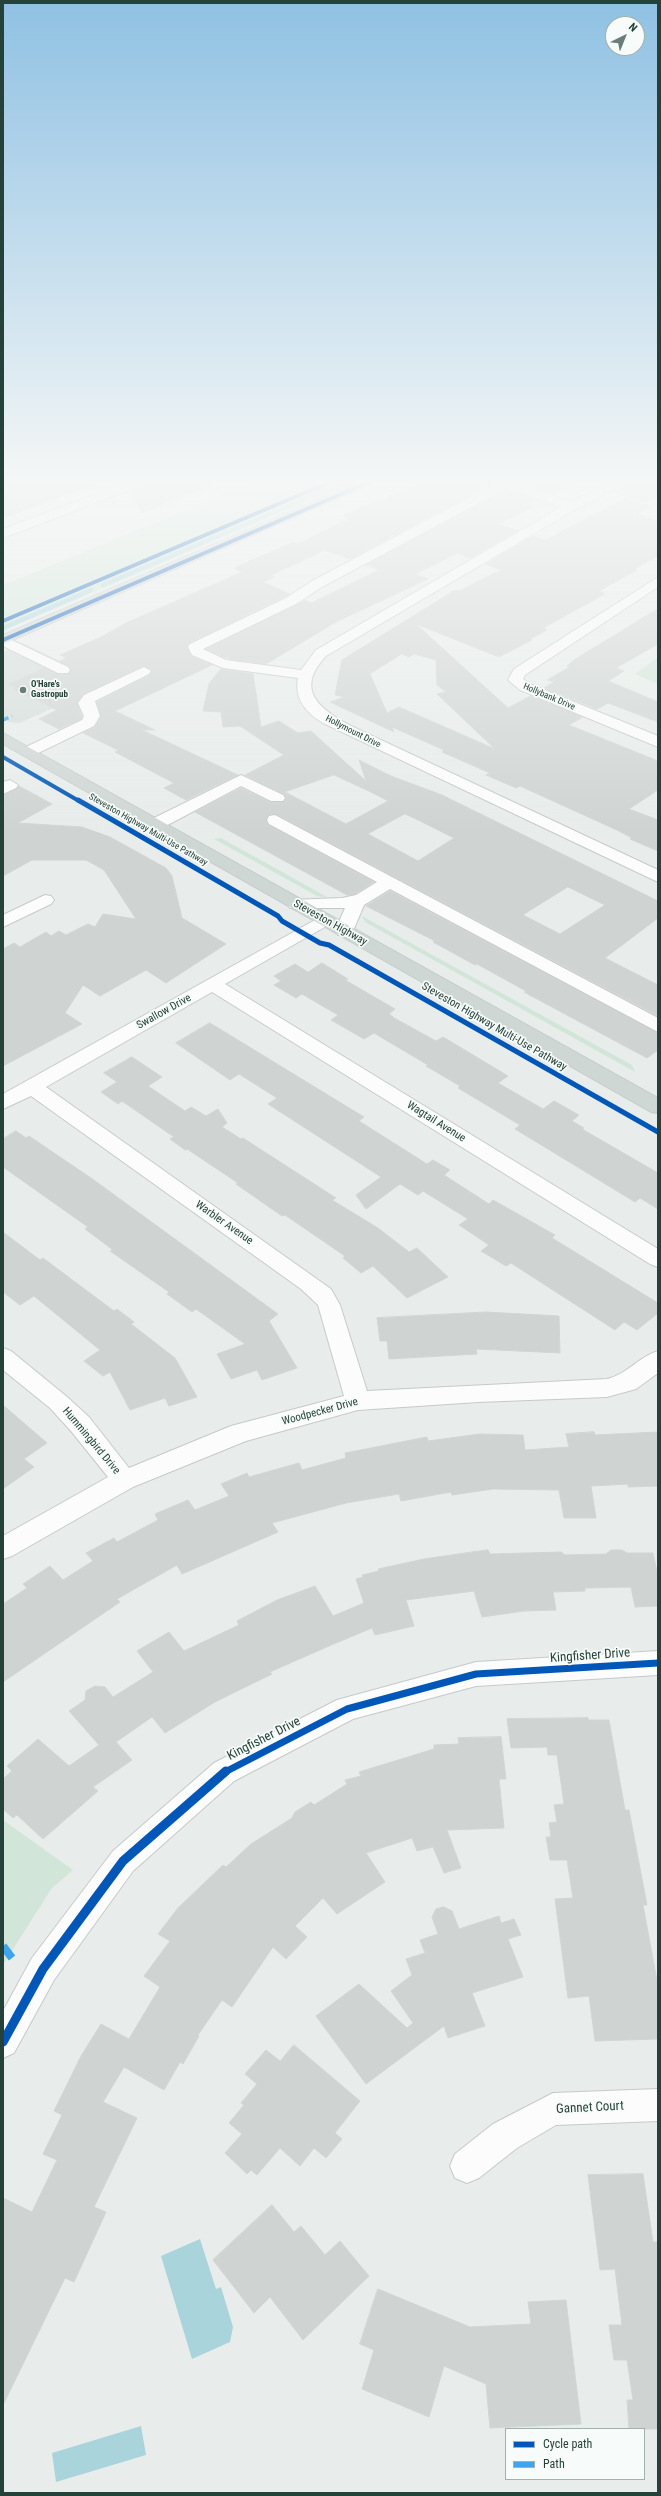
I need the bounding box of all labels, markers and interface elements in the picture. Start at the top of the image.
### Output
north arrow [605,16,645,56]
text: N [626,21,640,35]
place label: O'Hare's Gastropub [31,680,68,701]
street label: Hollybank Drive [522,681,576,713]
marker: O'Hare's Gastropub [18,685,28,695]
street label: Hollymount Drive [324,713,382,751]
street label: Steveston Highway Multi-Use Pathway [87,792,209,868]
street label: Steveston Highway [291,897,369,949]
street label: Steveston Highway Multi-Use Pathway [419,980,569,1074]
street label: Swallow Drive [134,992,194,1032]
street label: Wagtail Avenue [404,1099,468,1145]
street label: Warbler Avenue [193,1198,255,1248]
street label: Woodpecker Drive [281,1396,359,1428]
street label: Hummingbird Drive [59,1405,123,1477]
street label: Kingfisher Drive [549,1645,631,1667]
street label: Kingfisher Drive [225,1714,303,1764]
street label: Gannet Court [556,2098,624,2118]
legend [505,2428,645,2480]
text: Cycle path [543,2437,592,2451]
text: Path [543,2457,565,2471]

..........

Repeat each of the entries above exactly, but do not carry over the pictures.

I need the bounding box of all labels, markers and interface elements in the picture. Start at the top of the image.
### Output
north arrow [605,16,645,56]
text: N [626,21,640,35]
place label: O'Hare's Gastropub [31,680,68,701]
street label: Hollybank Drive [522,681,576,713]
marker: O'Hare's Gastropub [18,685,28,695]
street label: Hollymount Drive [324,713,382,751]
street label: Steveston Highway Multi-Use Pathway [87,792,209,868]
street label: Steveston Highway [291,897,369,949]
street label: Steveston Highway Multi-Use Pathway [419,980,569,1074]
street label: Swallow Drive [134,992,194,1032]
street label: Wagtail Avenue [404,1099,468,1145]
street label: Warbler Avenue [193,1198,255,1248]
street label: Woodpecker Drive [281,1396,359,1428]
street label: Hummingbird Drive [59,1405,123,1477]
street label: Kingfisher Drive [549,1645,631,1667]
street label: Kingfisher Drive [225,1714,303,1764]
street label: Gannet Court [556,2098,624,2118]
legend [505,2428,645,2480]
text: Cycle path [543,2437,592,2451]
text: Path [543,2457,565,2471]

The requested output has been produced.